Found a replacement grabber that seems to work for me;
http://github.com/Jonty/Googlemovies/bl ... emovies.pl
Code:
#!/usr/bin/perl
use warnings;
use strict;
use LWP::Simple;
use HTML::Entities;
use HTML::TreeBuilder;
use XML::Writer;
# Google url. You shoudn't need to change this unless fetching totally fails.
# Just change the domain to your local google, i.e. google.com to google.de
my $googleurl = "http://www.google.com/movies?near=";
# Set to 1 to fetch only first page of results
my $fetch_pages = 10;
# Otherwise we can get complaints when unicode is output
binmode STDOUT, ':utf8';
# Fetch the postcode/location to use from the args
# You can also use city name, "New York", "London"

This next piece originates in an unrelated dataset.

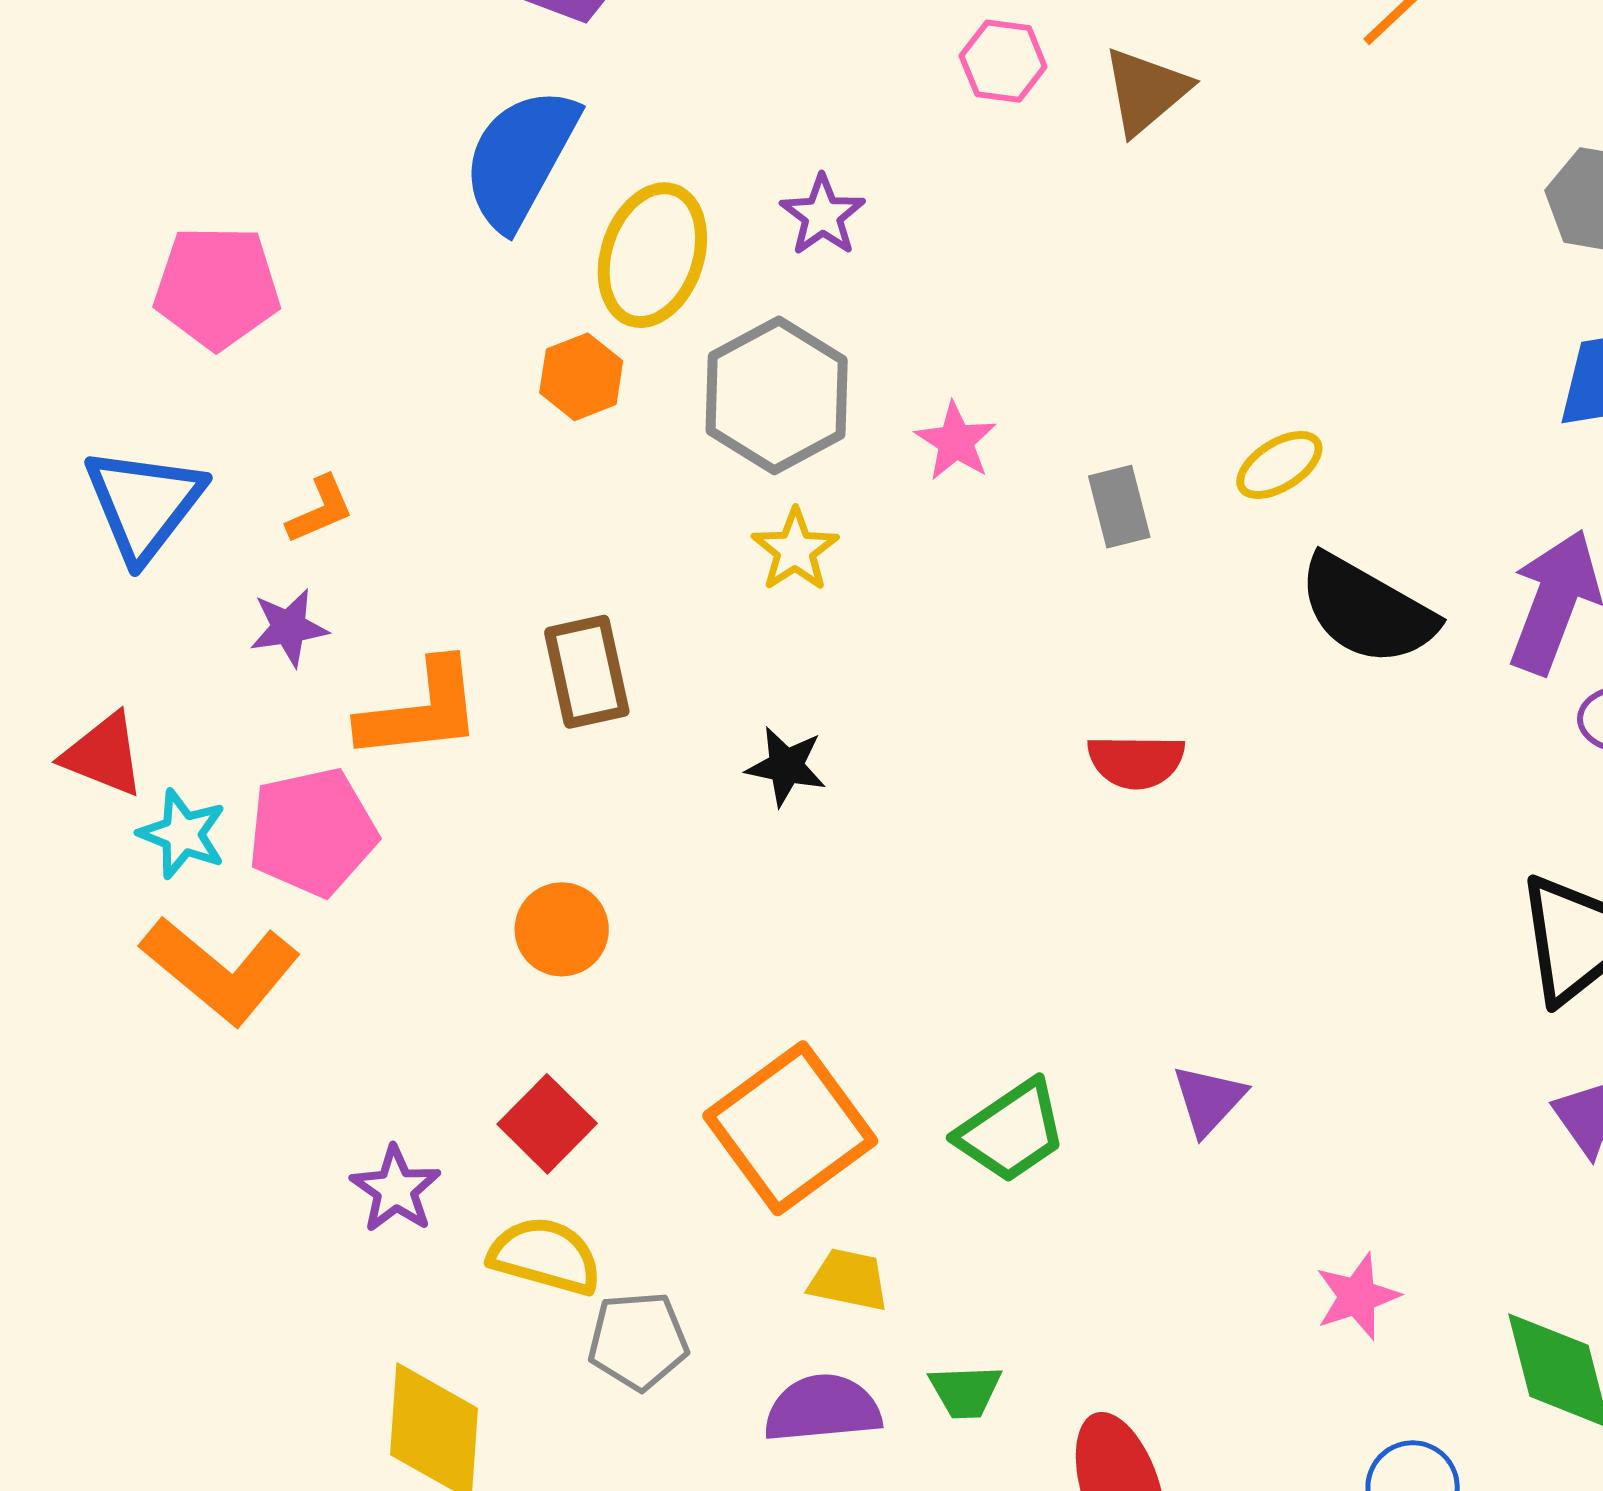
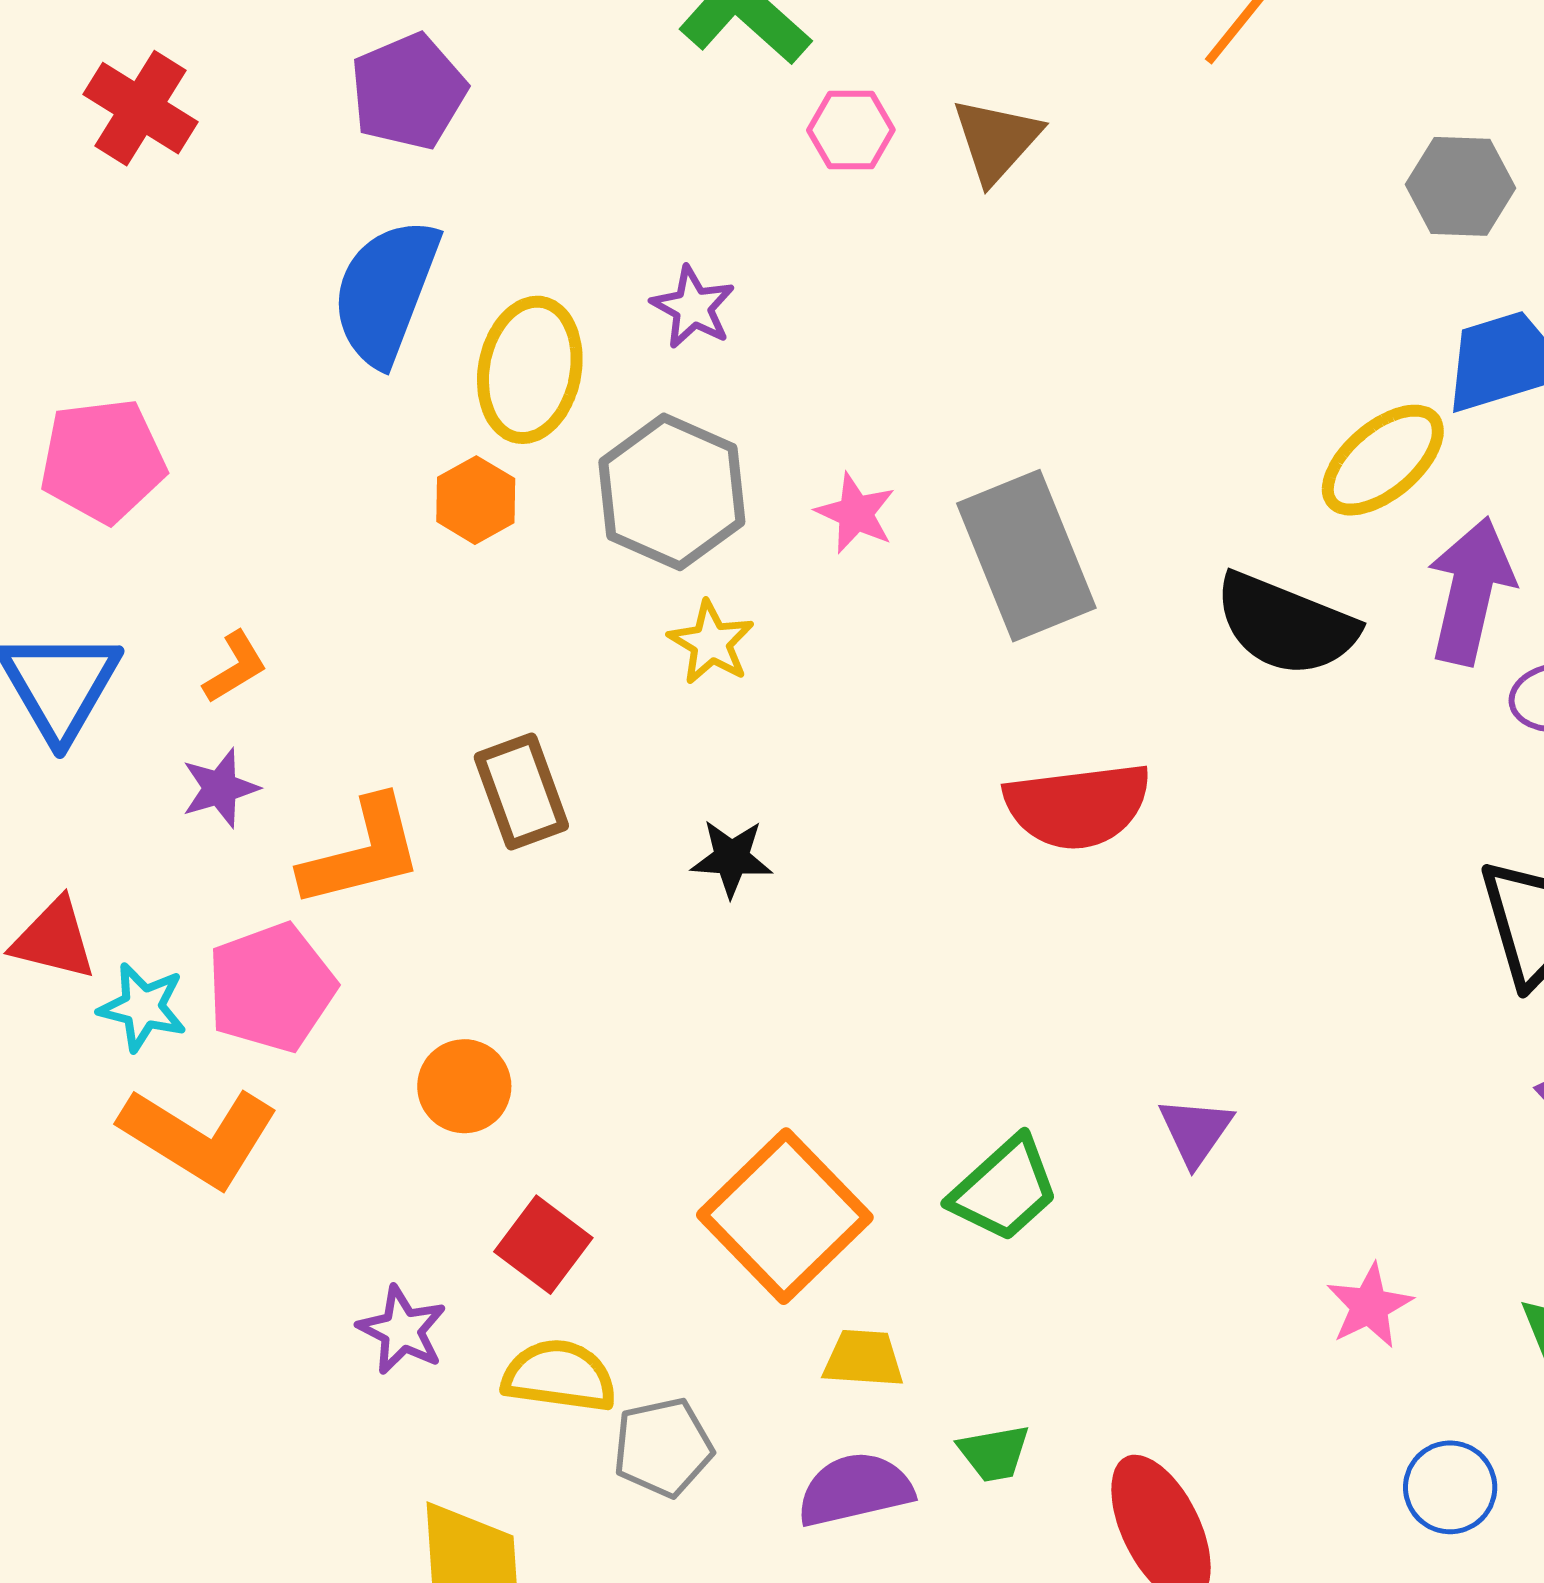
yellow ellipse: (1279, 465) -> (1383, 460), moved, size x1.5
gray rectangle: (1119, 507) -> (1026, 556), size x2.0
red semicircle: (1136, 761) -> (1078, 806), size x1.5
orange circle: (562, 929) -> (464, 1086), moved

my $location = join '+', @ARGV; # join args with '+' to be able to pass i.e. "New+York" in the url
if (!$location) {
print "No postcode/location passed in arguments!\n";
exit;
}
my $out = '';
my $xml = new XML::Writer(
OUTPUT => $out,
DATA_MODE => 1,
DATA_INDENT => 2
);
$xml->xmlDecl();
$xml->startTag('MovieTimes');
my $start = 0;
parse_html(fetch_html($googleurl.$location));
$xml->endTag(); # MovieTimes
$xml->end();
# Tada!
print $out;
sub fetch_html {
my $response = get(shift() . '&start='.$start);
if (!defined $response) {
print "Failed to fetch movie times, did you pass a valid postcode?\n";
exit;
}
return $response;
}
sub parse_html {
my $tree = HTML::TreeBuilder->new();
$tree->parse(shift);
$tree->eof;
my @rows = $tree->look_down('_tag', 'div', class => 'theater');
foreach my $row (@rows) {
$xml->startTag('Theater');
$xml = parse_cinema($xml, $row);
my @movierows = $row->look_down('_tag', 'div', class => 'movie');
$xml->startTag('Movies');
$xml = parse_movies($xml, @movierows);
$xml->endTag(); # Movies
$xml->endTag(); # Theater
}
if (--$fetch_pages > 0) {
my $url = parse_navbar($tree);
if ($url) {
parse_html(fetch_html($url)) if $url;
}
}
}
sub parse_navbar {
my $tree = shift;
my $next_start = $start+10;
my $return_url;
my $rooturl = $googleurl;
$rooturl =~s/^(http:...*?)(\/.*)$/$1/i;
# look for a link with 'start=$nextstart'
if (my $navbar = $tree->look_down('_tag', 'div', id => 'navbar')) {
my @links = $navbar->look_down('_tag', 'a');
foreach my $a (@links) {
if ($a->attr('href') =~/^\/movies\?.*start=$next_start$/) {
if ($a->attr('href') !~/^http:/) {
$return_url = $rooturl.$a->attr('href');
} else {
$return_url = $a->attr('href');
}
$start = $next_start;
last;
}
}
}
return $return_url;
}
sub parse_cinema {
my ($xml, $cinema) = @_;
my $name = ($cinema->look_down('_tag', 'h2', class => 'name'))[0]->as_text;
$name =~ s/[\xC2\xA0]+//g; # Myth can't handle UTF8 nbsp
$xml->dataElement('Name', $name);
my $address = ($cinema->look_down('_tag', 'div', class => 'info'))[0]->as_text;
$address =~ s/[\xC2\xA0]+//g; # Myth can't handle UTF8 nbsp
$xml->dataElement('Address', $address);
return $xml;
}
sub parse_movies {
my $xml = shift;
foreach my $movierow (@_) {
$xml->startTag('Movie');
my $name = ($movierow->look_down('_tag', 'div', class => 'name'))[0]->as_text;
$xml->dataElement('Name', $name);
my $info = ($movierow->look_down('_tag', 'span', class => 'info'))[0]->as_text;
if ($info) {
my @imgs = $movierow->look_down('_tag', 'img');
foreach my $img (@imgs) {
if ($img->attr('alt') =~ /(\d.*$)/i) {
$xml->dataElement('Rating', $1);
}
}
if ($info =~ /(\d+\w+\s*\d+\w+)/i) {
$xml->dataElement('RunningTime', $1);
}
}
my $showtimes = ($movierow->look_down('_tag', 'div', class => 'times'))[0]->as_text;
if ($showtimes) {
$showtimes =~ s/[\xC2\xA0]+//g; # Myth can't handle UTF8 nbsp
# Occasionally this line also contains information about subtitles
$showtimes =~ /^(.*?)(\d.*$)/;
my ($info, $times) = ($1, $2);
$times =~ s/\s+/, /g;
$xml->dataElement('ShowTimes', $info.$times);
}
$xml->endTag(); #Movie
}
return $xml;
}